I think I'm going to use Pan American Vet Labs.  They're quite a bit cheaper than WADDL.


----------



## Our7Wonders (Mar 23, 2011)

I asked this not too long ago.  There was someone at the time (I think it was on this board) that had had a bad experience with Pan American Labs.  I'll see if I can find the link.  

I know WADDL has kinda set the *standard* for testing - not that others aren't good, but it seems to be the most recommended.

Here's the link:

http://www.backyardherds.com/forum/viewtopic.php?id=8366


----------



## phoenixmama (Mar 23, 2011)

WADDL is who everyone around here (everyone that tests anyway) uses...


----------



## babsbag (Mar 24, 2011)

I use CAHFS at UC Davis for CAE/CL. Don't know about Johne's but I would imagine that they do. There prices seem very reasonable.
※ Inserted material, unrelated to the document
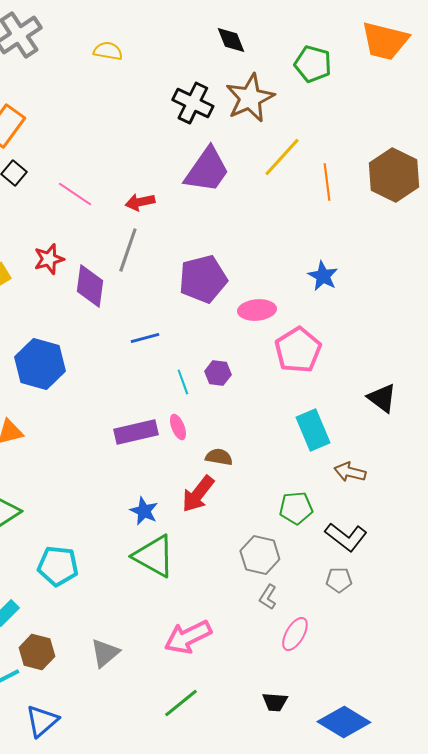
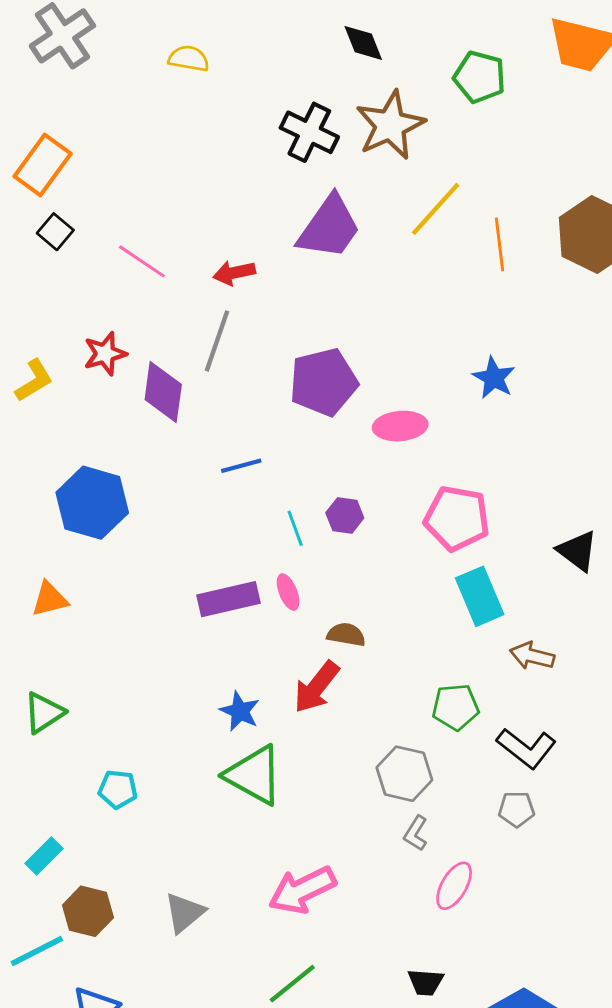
pink pentagon: (298, 350) -> (457, 518), moved, turned -30
cyan pentagon: (58, 566) -> (118, 789), size x0.7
Here is a link to the submission forms.

http://www.cahfs.ucdavis.edu/submission_forms/index.cfm


----------



## ksalvagno (Mar 24, 2011)

I have had a very good experience with Pan American Vet Lab and will use them again.


----------



## oakmarsh nigerians (Apr 8, 2011)

Are there any east coast labs? I want to make sure we're clean, too. Also, how often should the herd be tested? I'll likely show ours.


----------



## KellyHM (Apr 8, 2011)

I used Pan American Vet Labs and everyone tested clean for CAE, CL, & Johne's.  
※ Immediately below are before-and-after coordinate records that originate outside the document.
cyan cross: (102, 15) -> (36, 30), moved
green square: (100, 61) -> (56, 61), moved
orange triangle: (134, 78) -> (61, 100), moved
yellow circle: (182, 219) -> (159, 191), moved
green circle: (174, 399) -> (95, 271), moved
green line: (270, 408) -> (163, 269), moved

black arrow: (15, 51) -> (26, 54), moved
I think most people test once a year and the animals tested need to be at least  months old, or even a year, for the tests to be accurate.


----------



## julieq (Apr 10, 2011)

We use WADDL for everything.  Our previous vet made a mistake and sent CAE tests to Idaho State lab one year and we had a false positive on a doe that we'd sold into a clean herd.  Won't make that mistake again!  Fortunately we had her retested at WADDL immediately and she was negative (as with her previous tests), but it gave us and her new owners some premature grey hairs.


----------